Dans la précipitation de leur retraite, les Allemands laissèrent leurs morts sur place. Ils furent enterrés par les soins de l'antenne de la Croix-Rouge, dont M. Henri Charton était responsable et comprenait comme volontaires : MM Maurice Duhet, Bernard Cinq, Gaston Germain, Max Lapierre. Les uns furent inhumés à proximité de leur trou d'homme marqués d'une croix de bois, les autres dans des sépultures individuelles au cimetière du village. Leurs pièces d'identité et leurs objets intimes furent soigneusement prélevés et mis dans les pochettes spéciales de la Croix-Rouge.
Récit d'Irène Charton,
fille des gérants de l'Économique Troyen
Mercredi 23 août ! Il est vingt et une heures!
Nous sommes prêts à aller nous coucher (mais dans la cave). Nous étions chez nos voisins, car leur cave est très bonne et elle supporte une maison de deux étages; donc pas de danger.
Les obus, plus que jamais, sifflent au dessus de nos têtes, et les éclatements succédaient immédiatement ceux ci. J'avais très peur.
- "Descendons, dit maman, nous serons mieux en bas que dans cette cour."
Nous venions de nous installer quand papa arrive et murmure quelques mots à maman.
Puis, m'attirant à elle, elle me dit tout bas : " Les Américains font un pont en caoutchouc dans la plaine de l'Ormetteau et une centaine de soldats est déjà passé en barque à moteur sur cette rive de la Seine; demain ils seront là. Ne le dit à personne." Maintenant nous étions environ dix huit personnes dans la cave.
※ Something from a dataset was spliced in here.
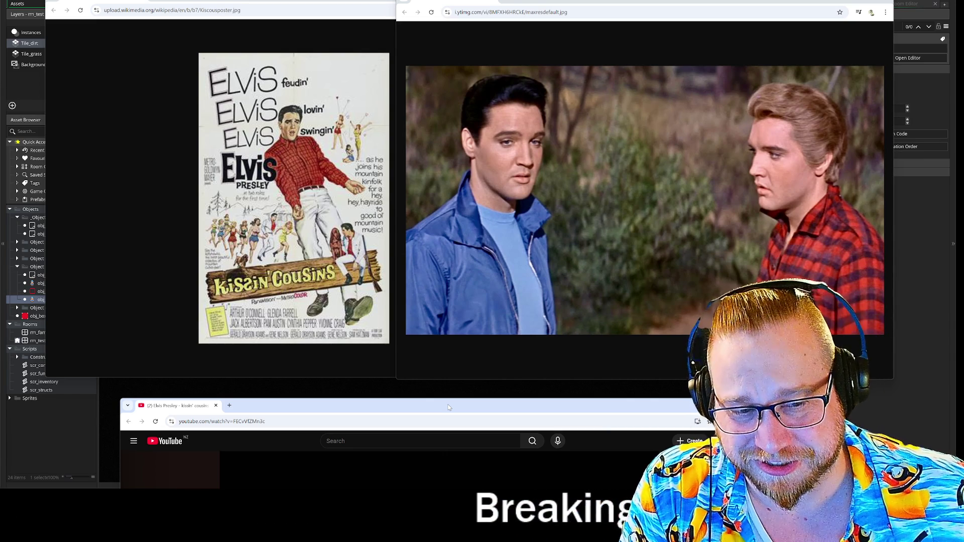
left_click_drag(398, 380, 406, 377)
Je promis à maman de ne rien dire.
Cette nouvelle me rassura, car en moi même, je pensais "Les obus allemands vont éclater dans la plaine, il n'y a donc rien à craindre ici."
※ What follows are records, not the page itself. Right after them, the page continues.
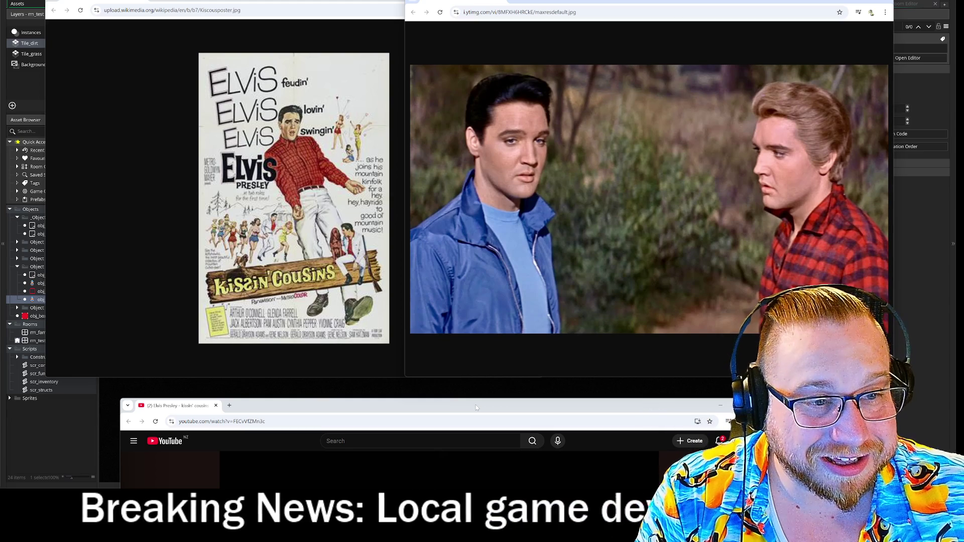
Move the YouTube window to the top and restore the barefoot ballad video window.
mouse_move(476, 408)
left_mouse_down()
mouse_move(512, 341)
mouse_move(457, 11)
mouse_move(0, 11)
left_mouse_up()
Après une nuit passée presqu'entièrement sans dormir, sur le matin, je m'assoupis quelques heures. Quand un coup de canon, plus fort que les autres, me fit sursauter. Il faisait jour. Nous étions le jeudi 24 Août à huit heures.
Je faisais ma toilette, à la maison, quand, soudain, un homme rentre dans la boutique en trombe, et dit : "Madame Charton, fermez votre boutique car les Américains sont à l'entrée du pays et vont arriver tout de suite.
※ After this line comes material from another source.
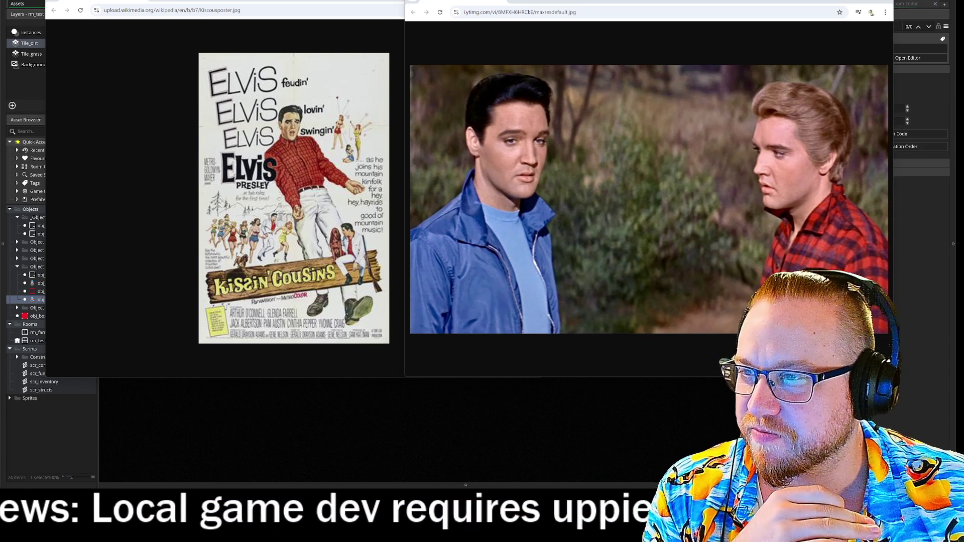
key("alt+Tab")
Avant que maman est pu voir qui c'était et pu poser des questions, il n'y avait plus personne. Papa qui avait entendu, mais rien vu, ferme la boutique, et dit qu'il serait plus sage de monter dans les chambres que d'aller dans la rue.
Nous nous mettons à la fenêtre de la chambre à maman qui donne sur la rue. Au tournant un peu plus loin, on voit les Américains, longeant les murs, et qui avancent vers nous. Quand ils passent sous notre fenêtre nous leur disons un :
"Good day our friends." qui leur donnent le sourire.
Des femmes, des hommes, des enfants accourent de partout ! peut-être soixante personnes sont autour de ces chers libérateurs que l'on attend depuis si longtemps.
Ils sont six et longent toujours les murs. Ils nous demandent si la route n'est pas minée.
Un cri retentit : "Voilà les Allemands!!.....
Les gens se dispersent en toute hâte et rentre où les portes sont ouvertes.....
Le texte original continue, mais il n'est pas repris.